The Ten Unwritten Rules of Social Relationships

These deceptively simple little gems are taken from an excellent handbook by Dr Temple Grandin and Sean Barron, both of whom have autism, called Unwritten Rules of Social Relationships: Decoding Social Mysteries Through the Unique Perspective of Autism.

What to do, what to do...?

The book is worth a look for anyone living with autism/Asperger’s, as it provides some good basic “signposts” about manners, expectations, and how to keep frustrations and misunderstandings from blowing up into full-on thermonuclear war, emotionally and socially speaking. I wish I’d had a copy of it when I was a teenager and young adult, as it probably would have saved me a lot of time and energy in terms of trying to decode the behaviour and motives of people around me, and simply figuring out how to behave.

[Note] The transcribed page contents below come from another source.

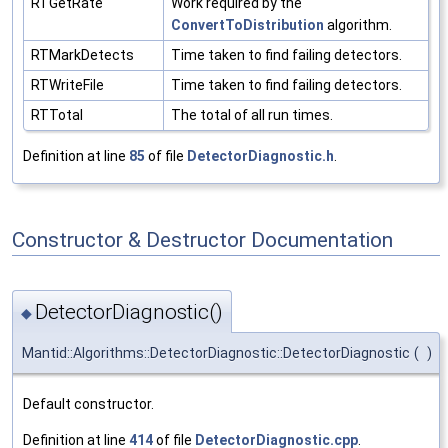
RTGetRate
Work required by the
ConvertToDistribution
algorithm.
RTMarkDetects
Time taken to find failing detectors.
RTWriteFile
Time taken to find failing detectors.
RTTotal
The total of all run times.
Definition at line
85
of file
DetectorDiagnostic.h
.
Constructor & Destructor Documentation
DetectorDiagnostic()
◆
Mantid::Algorithms::DetectorDiagnostic::DetectorDiagnostic
(
)
Default constructor.
Definition at line
414
of file
DetectorDiagnostic.cpp
.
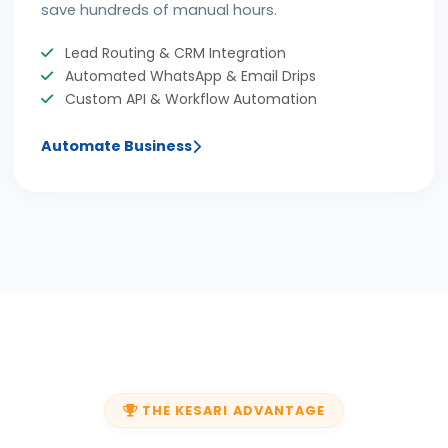
save hundreds of manual hours.
Lead Routing & CRM Integration
Automated WhatsApp & Email Drips
Custom API & Workflow Automation
Automate Business
THE KESARI ADVANTAGE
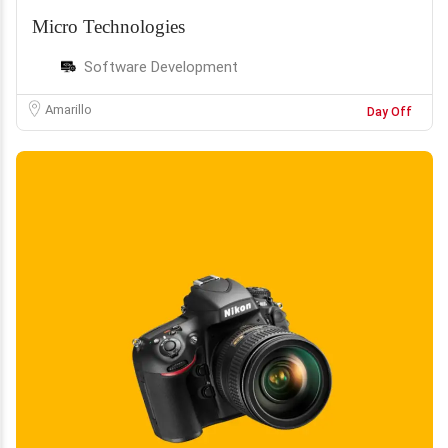
Micro Technologies
Software Development
Amarillo
Day Off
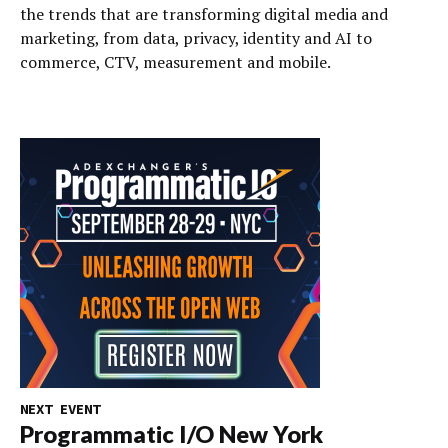
the trends that are transforming digital media and
marketing, from data, privacy, identity and AI to
commerce, CTV, measurement and mobile.
NEXT EVENT
Programmatic I/O New York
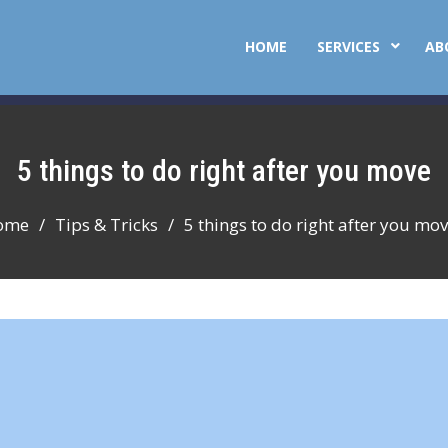
HOME
SERVICES
AB
5 things to do right after you move
ome
Tips & Tricks
5 things to do right after you mo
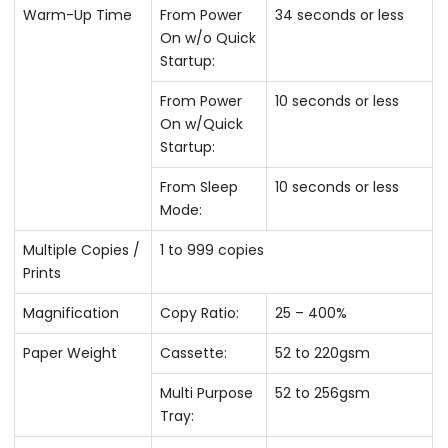
Warm-Up Time
From Power
34 seconds or less
On w/o Quick
Startup:
From Power
10 seconds or less
On w/Quick
Startup:
From Sleep
10 seconds or less
Mode:
Multiple Copies /
1 to 999 copies
Prints
Magnification
Copy Ratio:
25 – 400%
Paper Weight
Cassette:
52 to 220gsm
Multi Purpose
52 to 256gsm
Tray:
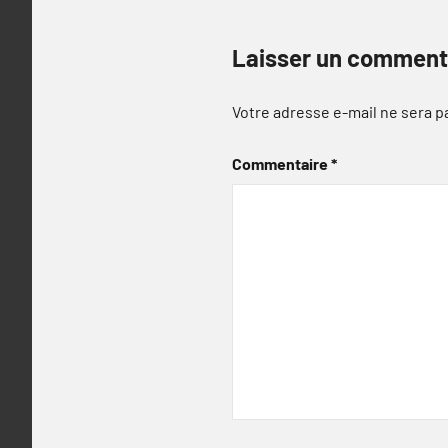
Laisser un comment
Votre adresse e-mail ne sera p
Commentaire
*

My favourite, and one I am still learning (even at my age) is Number 6, that not everyone who is nice to me is my friend. Sigh. 😦

Hope these are helpful!

The Ten Unwritten Rules of Social Relationships

Rule #1  Rules are Not Absolute. They are Situation-based and People-based.
Rule #2 Not Everything is Equally Important in the Grand Scheme of Things.
Rule #3  Everyone in the World Makes Mistakes. It Doesn’t Have to Ruin Your Day.
Rule #4 Honesty is Different than Diplomacy.
Rule #5 Being Polite is Appropriate in Any Situation.
Rule #6 Not Everyone Who is Nice to Me is My Friend.
Rule #7  People Act Differently in Public than They Do in Private
Rule #8 Know When You’re Turning People Off.
Rule #9 “Fitting In” is Often Tied to Looking and Sounding like You Fit in.
Rule #10 People are Responsible for Their Own Behaviors.


9 thoughts on “The Ten Unwritten Rules of Social Relationships

  1. I can relate to this. Dealt with #6 and #8 as of late and it’s really tiring. Been trying to be #3 about it, but it’s hard. Thanks for taking the time to post this. 🙂

    • I love the way you put that: “…trying to be #3 about it.” Yes, it’s really hard (been struggling with some of this stuff myself lately) but a sense of humour definitely helps.
      Thanks for your comment and thanks for reading!

  2. the not everyone who is nice to me is my friend one gets me all the time. I simply have failed to realize that there are many people who mask hostility, contempt, arrogance and superiority and unkind motives, with acting as if they really like you or care about you. Obviously I need a new “grid” to evaluate people through.